Die Anlage wurde 1993 als Freilichtmuseum eröffnet und zeigt eine Verbindung aus alter Technik und natürlicher Umgebung. Neben der ehemaligen Steinsäge und den Bruchanlagen sind auch weitere historische Elemente erhalten geblieben, die Einblicke in die lokale Industriegeschichte ermöglichen. Besucher berichten von informativen Führungen, die gut strukturiert und lehrreich gestaltet sind. Die Erklärungen vor Ort helfen dabei, die Bedeutung des Ortes und seine Rolle im Kontext des Selber Forstes und der umliegenden Kulturlandschaft nachzuvollziehen.

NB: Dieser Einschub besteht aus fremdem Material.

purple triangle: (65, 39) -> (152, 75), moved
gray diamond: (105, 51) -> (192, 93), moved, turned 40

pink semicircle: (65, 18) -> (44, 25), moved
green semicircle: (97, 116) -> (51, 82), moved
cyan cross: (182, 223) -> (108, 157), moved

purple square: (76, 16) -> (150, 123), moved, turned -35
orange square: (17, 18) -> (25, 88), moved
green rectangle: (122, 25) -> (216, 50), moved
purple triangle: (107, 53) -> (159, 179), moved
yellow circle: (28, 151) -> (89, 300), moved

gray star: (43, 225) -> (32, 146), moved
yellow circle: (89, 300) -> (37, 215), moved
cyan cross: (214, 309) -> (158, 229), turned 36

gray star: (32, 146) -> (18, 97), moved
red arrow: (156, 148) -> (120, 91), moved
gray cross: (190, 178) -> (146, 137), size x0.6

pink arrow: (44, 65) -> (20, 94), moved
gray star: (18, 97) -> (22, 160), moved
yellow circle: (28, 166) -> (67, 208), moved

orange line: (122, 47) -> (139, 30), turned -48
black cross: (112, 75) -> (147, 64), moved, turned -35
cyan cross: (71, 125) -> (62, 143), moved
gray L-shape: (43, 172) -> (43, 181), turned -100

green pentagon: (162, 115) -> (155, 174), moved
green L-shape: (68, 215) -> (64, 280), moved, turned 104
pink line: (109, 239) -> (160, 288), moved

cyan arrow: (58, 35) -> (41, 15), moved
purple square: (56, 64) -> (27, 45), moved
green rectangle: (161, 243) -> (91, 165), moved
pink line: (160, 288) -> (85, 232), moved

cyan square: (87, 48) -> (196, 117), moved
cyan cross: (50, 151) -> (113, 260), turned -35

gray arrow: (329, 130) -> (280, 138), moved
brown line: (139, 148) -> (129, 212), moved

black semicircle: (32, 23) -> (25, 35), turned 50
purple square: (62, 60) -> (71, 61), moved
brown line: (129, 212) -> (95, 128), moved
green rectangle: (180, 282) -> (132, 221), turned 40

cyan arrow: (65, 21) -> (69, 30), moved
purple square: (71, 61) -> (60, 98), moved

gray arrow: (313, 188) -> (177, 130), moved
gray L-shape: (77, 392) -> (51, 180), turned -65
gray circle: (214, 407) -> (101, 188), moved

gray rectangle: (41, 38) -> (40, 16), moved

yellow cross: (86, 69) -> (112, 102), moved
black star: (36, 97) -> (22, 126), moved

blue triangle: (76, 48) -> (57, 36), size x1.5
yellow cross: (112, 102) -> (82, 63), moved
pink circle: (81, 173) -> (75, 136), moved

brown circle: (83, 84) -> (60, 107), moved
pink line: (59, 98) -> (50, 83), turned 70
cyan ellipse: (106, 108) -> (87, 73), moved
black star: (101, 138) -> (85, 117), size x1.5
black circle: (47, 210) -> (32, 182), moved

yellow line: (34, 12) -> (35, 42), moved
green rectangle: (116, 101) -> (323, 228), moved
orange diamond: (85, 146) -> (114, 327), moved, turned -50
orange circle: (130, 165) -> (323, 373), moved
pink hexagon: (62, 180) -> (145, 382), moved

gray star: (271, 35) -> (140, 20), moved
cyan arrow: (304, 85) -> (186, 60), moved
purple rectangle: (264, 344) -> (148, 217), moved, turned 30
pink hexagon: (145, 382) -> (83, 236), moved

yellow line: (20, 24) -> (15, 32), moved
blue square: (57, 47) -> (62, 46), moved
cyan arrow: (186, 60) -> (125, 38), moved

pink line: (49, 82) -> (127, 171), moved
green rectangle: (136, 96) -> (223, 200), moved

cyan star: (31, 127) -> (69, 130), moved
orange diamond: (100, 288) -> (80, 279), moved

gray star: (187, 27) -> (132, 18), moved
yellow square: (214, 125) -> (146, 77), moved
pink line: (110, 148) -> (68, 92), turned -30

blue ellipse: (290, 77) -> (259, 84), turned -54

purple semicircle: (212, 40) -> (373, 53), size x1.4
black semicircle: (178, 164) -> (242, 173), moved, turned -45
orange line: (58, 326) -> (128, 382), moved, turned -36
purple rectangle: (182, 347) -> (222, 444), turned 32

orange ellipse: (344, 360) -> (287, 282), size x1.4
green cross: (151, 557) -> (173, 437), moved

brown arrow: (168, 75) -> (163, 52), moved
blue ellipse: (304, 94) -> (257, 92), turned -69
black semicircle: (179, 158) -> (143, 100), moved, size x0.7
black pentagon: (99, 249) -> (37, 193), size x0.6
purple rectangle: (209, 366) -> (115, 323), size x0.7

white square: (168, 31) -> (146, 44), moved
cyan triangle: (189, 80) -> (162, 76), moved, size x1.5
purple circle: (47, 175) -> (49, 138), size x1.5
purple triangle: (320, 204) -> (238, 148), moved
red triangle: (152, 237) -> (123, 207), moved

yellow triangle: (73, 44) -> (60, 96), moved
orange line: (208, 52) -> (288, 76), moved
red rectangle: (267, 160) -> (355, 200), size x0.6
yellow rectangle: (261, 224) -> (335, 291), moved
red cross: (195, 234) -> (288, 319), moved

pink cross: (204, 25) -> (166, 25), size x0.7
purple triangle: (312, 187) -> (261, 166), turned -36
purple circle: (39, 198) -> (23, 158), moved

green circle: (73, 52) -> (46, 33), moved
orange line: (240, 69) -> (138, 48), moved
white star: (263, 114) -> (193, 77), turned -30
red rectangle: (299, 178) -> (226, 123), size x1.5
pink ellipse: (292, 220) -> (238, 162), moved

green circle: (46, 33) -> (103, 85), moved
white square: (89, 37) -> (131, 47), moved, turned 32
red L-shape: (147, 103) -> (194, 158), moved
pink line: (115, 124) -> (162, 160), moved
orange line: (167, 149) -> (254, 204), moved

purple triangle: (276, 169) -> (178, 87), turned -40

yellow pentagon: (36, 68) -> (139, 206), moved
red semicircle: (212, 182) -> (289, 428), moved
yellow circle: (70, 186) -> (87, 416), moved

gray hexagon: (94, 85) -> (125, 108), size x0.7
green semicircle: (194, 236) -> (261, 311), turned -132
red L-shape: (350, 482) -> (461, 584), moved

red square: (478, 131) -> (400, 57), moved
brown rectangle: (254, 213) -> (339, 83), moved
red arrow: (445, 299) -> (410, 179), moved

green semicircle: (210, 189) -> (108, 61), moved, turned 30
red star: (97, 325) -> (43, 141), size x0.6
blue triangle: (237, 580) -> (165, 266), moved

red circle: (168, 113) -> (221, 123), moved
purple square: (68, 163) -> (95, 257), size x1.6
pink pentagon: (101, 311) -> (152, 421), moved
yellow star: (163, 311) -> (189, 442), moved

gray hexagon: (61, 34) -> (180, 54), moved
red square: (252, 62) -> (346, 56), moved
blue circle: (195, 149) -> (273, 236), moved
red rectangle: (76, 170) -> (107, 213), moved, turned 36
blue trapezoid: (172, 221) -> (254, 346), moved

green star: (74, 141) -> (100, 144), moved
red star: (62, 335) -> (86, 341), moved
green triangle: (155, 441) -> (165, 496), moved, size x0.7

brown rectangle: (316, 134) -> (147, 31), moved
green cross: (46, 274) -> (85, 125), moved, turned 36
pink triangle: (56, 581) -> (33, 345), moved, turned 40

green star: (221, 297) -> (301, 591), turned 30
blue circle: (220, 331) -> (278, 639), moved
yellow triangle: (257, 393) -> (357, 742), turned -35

Der Schausteinbruch ist Teil eines größeren kulturellen und natürlichen Ensembles. In unmittelbarer Nähe befindet sich das Naturschutzgebiet Häuselloh, das als größtes Moorgebiet des Fichtelgebirges gilt. Auch das jährlich stattfindende Meilerfest, erstmals 1994 ausgerichtet, knüpft an die Tradition der hier betriebenen Köhlerei und Theerbrennerei an. Diese alten Waldberufe wurden in den 1990er Jahren durch ehrenamtliches Engagement und pädagogische Initiativen wiederbelebt. Das Meilerfest sowie die Vorführungen vor Ort tragen dazu bei, historische Handwerkskunst und regionale Kreisläufe lebendig zu erhalten.
Das Gelände wird heute vom Verein Europäische Natur- und Kulturlandschaft Häuselloh e. V. betreut. Neben der Pflege des Schausteinbruchs engagiert sich der Verein für die Darstellung regionaler Geschichte und den Erhalt kultureller Traditionen. Die Theerbrennerei und Köhlerei wurden 2015 in die Liste des immateriellen Kulturerbes der Bundesrepublik Deutschland aufgenommen. Diese Anerkennung unterstreicht die Bedeutung des Schausteinbruchs als Ort lebendiger Kulturvermittlung und naturgeschichtlicher Bildung im Fichtelgebirge.